RENOWNED economist Milton Friedman would never have imagined that
acceptable returns on shareholders’ investment would remain to be the only
measure for assessing a corporation’s success because for him there is only one
responsibility of business—to utilize its resources and perform activities
designed to boost profits so long as it follows the rules of the market without
fraud or deceit.
But current geopolitical and
business complexities and the radical change in regulatory policies of
countries all over the world now encourage and sometimes require corporations
to take an active role in social reform and action. These realities have
changed the traditional landscape for businesses and the way they
operate. Societal demands have increased the pressure for the Board of
Directors of companies to move from a purist “rights and duties” role to one of
good governance.
Larger role in society
And part of governance is
confronting the escalating impact of environmental, social and political issues
associated with a company’s daily activities. Companies are now increasingly
conscious about the impacts of their operations—pollution, climate change,
unfair labor conditions, hunger, political unrest and human rights. Since the
demand of different stakeholders for more socially responsible operations are
relentlessly growing, companies are left with no choice but to accept and
integrate these concerns into their practices. Benchmarks and internal systems
have been developed to assess performance on the basis of the aforementioned
impacts. All of these initiatives are now described in one term—“corporate
social responsibility” or CSR.
Good for the bottom line
The positive correlationship
between good financial performance and CSR is now becoming clearer more than
ever. In fact, many economic researches reveal that financial markets are
rewarding or punishing companies based on their perceived social performance.
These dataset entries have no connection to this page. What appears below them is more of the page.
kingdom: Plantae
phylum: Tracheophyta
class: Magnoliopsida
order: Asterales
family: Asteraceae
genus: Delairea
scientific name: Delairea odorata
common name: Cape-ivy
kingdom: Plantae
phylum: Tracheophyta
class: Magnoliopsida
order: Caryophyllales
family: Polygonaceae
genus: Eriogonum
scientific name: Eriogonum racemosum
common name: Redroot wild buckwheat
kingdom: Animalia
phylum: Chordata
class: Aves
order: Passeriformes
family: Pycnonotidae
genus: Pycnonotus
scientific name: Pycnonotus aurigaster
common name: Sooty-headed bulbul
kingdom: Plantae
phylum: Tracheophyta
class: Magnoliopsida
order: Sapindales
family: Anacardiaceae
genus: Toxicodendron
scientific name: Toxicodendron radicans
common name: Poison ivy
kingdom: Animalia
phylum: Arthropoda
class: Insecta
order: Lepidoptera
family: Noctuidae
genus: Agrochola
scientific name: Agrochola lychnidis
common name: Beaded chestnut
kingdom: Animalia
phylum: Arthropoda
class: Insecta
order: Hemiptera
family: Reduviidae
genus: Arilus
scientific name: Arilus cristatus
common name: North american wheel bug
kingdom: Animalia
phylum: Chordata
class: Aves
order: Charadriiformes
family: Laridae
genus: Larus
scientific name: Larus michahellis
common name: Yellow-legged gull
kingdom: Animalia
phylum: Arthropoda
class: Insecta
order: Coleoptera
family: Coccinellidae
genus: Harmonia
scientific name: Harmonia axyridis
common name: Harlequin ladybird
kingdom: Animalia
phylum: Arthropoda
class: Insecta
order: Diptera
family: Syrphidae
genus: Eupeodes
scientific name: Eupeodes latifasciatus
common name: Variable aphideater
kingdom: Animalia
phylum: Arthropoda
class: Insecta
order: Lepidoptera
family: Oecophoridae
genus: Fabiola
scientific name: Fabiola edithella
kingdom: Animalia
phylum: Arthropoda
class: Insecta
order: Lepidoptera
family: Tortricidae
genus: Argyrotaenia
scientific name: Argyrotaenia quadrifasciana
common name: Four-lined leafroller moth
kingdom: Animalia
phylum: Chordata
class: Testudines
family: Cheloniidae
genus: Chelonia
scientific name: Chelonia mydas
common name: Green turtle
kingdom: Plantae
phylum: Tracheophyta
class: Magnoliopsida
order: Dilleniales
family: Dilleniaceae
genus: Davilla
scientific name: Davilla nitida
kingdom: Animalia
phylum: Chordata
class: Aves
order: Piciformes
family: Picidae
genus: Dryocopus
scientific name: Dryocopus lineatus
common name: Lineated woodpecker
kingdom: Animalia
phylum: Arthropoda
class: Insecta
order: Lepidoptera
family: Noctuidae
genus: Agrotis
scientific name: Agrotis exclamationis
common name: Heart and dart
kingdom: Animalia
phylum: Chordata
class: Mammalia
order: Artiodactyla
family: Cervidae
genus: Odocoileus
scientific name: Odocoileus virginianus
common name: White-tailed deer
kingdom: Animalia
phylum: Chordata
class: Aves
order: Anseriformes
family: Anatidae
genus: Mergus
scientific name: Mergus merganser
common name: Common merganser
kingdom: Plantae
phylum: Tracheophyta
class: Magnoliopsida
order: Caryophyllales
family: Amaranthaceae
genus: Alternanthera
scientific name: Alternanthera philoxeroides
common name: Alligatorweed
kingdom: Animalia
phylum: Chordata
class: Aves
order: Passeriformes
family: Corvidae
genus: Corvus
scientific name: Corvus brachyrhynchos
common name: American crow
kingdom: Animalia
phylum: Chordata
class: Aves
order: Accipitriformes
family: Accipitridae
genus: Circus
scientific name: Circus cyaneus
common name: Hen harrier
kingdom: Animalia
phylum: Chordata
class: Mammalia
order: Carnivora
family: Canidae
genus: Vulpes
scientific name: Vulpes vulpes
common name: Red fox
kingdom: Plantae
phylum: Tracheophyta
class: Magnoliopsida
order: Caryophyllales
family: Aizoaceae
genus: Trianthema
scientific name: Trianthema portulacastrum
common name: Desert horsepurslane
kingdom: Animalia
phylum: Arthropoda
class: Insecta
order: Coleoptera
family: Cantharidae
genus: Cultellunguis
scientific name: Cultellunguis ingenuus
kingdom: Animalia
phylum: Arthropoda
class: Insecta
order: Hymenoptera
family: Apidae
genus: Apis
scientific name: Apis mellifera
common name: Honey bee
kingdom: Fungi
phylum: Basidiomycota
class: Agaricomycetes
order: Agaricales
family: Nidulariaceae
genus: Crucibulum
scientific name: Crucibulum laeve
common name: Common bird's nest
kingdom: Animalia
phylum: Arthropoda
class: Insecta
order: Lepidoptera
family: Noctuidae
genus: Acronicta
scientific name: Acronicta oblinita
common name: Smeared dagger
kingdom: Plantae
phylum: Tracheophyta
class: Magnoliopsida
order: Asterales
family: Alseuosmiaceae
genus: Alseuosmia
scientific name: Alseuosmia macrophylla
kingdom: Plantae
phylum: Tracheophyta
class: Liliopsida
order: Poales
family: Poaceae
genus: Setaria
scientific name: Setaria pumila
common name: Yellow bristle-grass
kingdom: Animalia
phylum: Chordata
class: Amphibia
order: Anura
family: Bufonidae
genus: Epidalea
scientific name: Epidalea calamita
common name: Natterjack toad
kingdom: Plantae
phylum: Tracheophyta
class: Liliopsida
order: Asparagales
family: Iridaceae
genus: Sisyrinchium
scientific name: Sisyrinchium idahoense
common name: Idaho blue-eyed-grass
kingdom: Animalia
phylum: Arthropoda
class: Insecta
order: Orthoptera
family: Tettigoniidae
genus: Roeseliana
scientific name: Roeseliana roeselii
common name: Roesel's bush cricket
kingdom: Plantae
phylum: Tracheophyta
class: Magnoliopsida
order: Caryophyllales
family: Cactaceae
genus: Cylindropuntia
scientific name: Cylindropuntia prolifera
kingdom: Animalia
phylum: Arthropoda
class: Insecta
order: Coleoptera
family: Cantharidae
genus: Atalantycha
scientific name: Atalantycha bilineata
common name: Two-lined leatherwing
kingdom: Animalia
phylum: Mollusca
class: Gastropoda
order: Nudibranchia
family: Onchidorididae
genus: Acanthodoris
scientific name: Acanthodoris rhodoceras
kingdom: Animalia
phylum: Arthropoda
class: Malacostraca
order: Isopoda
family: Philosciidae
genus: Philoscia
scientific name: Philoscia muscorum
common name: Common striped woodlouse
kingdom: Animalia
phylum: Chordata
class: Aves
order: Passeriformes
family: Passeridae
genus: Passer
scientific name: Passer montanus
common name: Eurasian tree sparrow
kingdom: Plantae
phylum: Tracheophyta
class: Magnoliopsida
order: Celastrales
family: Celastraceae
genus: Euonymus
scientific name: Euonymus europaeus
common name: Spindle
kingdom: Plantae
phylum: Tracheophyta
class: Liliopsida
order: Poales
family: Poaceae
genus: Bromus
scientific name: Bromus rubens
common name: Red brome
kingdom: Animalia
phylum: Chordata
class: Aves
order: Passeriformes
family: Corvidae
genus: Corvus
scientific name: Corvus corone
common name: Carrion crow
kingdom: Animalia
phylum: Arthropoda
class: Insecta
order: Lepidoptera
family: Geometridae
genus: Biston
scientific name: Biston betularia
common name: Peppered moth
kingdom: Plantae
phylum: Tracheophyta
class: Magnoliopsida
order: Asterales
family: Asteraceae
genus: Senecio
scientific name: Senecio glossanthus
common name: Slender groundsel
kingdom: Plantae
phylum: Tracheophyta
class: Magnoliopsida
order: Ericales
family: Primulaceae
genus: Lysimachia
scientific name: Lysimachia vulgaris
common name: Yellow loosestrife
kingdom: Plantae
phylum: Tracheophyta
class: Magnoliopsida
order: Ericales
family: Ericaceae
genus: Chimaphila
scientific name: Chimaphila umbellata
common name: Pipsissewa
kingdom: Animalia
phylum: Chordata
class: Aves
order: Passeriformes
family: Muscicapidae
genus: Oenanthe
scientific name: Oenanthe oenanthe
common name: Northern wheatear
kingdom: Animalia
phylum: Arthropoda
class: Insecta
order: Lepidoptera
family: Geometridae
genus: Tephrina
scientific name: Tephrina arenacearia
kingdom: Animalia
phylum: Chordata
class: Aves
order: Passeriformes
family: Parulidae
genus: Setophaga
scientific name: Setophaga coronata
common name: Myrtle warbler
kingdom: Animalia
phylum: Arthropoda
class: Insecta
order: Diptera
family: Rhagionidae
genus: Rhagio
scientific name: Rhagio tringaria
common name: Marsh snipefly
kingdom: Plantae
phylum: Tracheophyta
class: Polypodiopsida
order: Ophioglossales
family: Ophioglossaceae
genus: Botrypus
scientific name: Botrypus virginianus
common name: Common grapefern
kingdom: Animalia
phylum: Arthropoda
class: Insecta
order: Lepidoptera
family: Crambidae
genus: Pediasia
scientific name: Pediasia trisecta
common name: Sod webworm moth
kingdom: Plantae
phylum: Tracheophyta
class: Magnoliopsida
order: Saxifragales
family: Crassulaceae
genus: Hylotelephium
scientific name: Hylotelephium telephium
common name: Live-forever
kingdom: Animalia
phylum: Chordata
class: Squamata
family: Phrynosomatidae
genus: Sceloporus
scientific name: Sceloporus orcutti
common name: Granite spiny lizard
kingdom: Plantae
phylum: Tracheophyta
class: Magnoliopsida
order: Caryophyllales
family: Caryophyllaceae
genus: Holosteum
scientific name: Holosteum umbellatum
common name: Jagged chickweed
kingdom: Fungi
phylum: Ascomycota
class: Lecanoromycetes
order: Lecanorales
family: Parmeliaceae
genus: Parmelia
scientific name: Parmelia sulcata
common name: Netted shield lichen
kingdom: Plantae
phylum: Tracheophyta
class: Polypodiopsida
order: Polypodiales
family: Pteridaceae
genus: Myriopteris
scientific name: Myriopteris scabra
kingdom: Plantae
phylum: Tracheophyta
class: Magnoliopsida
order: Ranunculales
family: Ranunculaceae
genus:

Companies are realizing that there may be temporary tradeoffs between CSR goals
and profitability, but on a long-term basis, there are greater opportunities
for competitive mileage from establishing a social value dimension into typical
corporate strategy. CSR initiatives enhance shareholder value by compelling
companies to properly manage the risks, evaluate new markets, monitor and
anticipate governmental and regulatory action while contributing to the
developmental and welfare needs of the societies where they operate. In sum,
CSR attracts more investors, the right employees, improves the company’s brand,
leads to a positive reputation and pushes overall market performance.
CSR abuses
But not everyone is impressed
with companies and their present “fixation” with CSR. Some financial analysts
and critics dismiss CSR as nothing more than a convenient public relations
strategy. Others argue that CSR is a mere ‘‘window dressing,” “greenwash” and a
pathetic attempt of companies to shirk from their legal responsibility by
showing acts of corporate kindness and benevolence to hide the truth behind
their misdeeds. Certain non-governmental organizations and cause-oriented
groups have, likewise, shared their view of CSR as an effective preemptive move
of companies to stop governments from acting as watchdogs over their
activities. In fact, ethical compliance stakeholders observed that in many
instances, CSR is even being used as a vehicle for graft and corruption in the
area of charitable donations and social performance endeavors. Donations are
being given left and right to social organizations that are chaired or managed
by government officials, their relatives or minions. CSR has become a political
accommodation.
Way forward
These criticisms must be taken
very seriously if companies are genuinely concerned with doing good.
Process and governance-wise, companies must rigorously develop their respective
assurance frameworks where there are common parameters to measure CSR goals,
simple processes in place to achieve benchmarks, internal auditing and
probably, a system where these goals can be externally verified by
independent and reputable accredited bodies.
With CSR continuing to be a
critical business issue, it is to be expected that companies shall face the
challenge of proving to their investors, employees, customers and the general
public that they strive to create value for both their shareholders and society
in general. Striking that delicate balance is key. From philanthropy to
being a real vehicle for social and economic change, this should direct how a
company’s CSR platform should be measured. After all, there is always a large
room in the marketplace for responsible and ethical firms.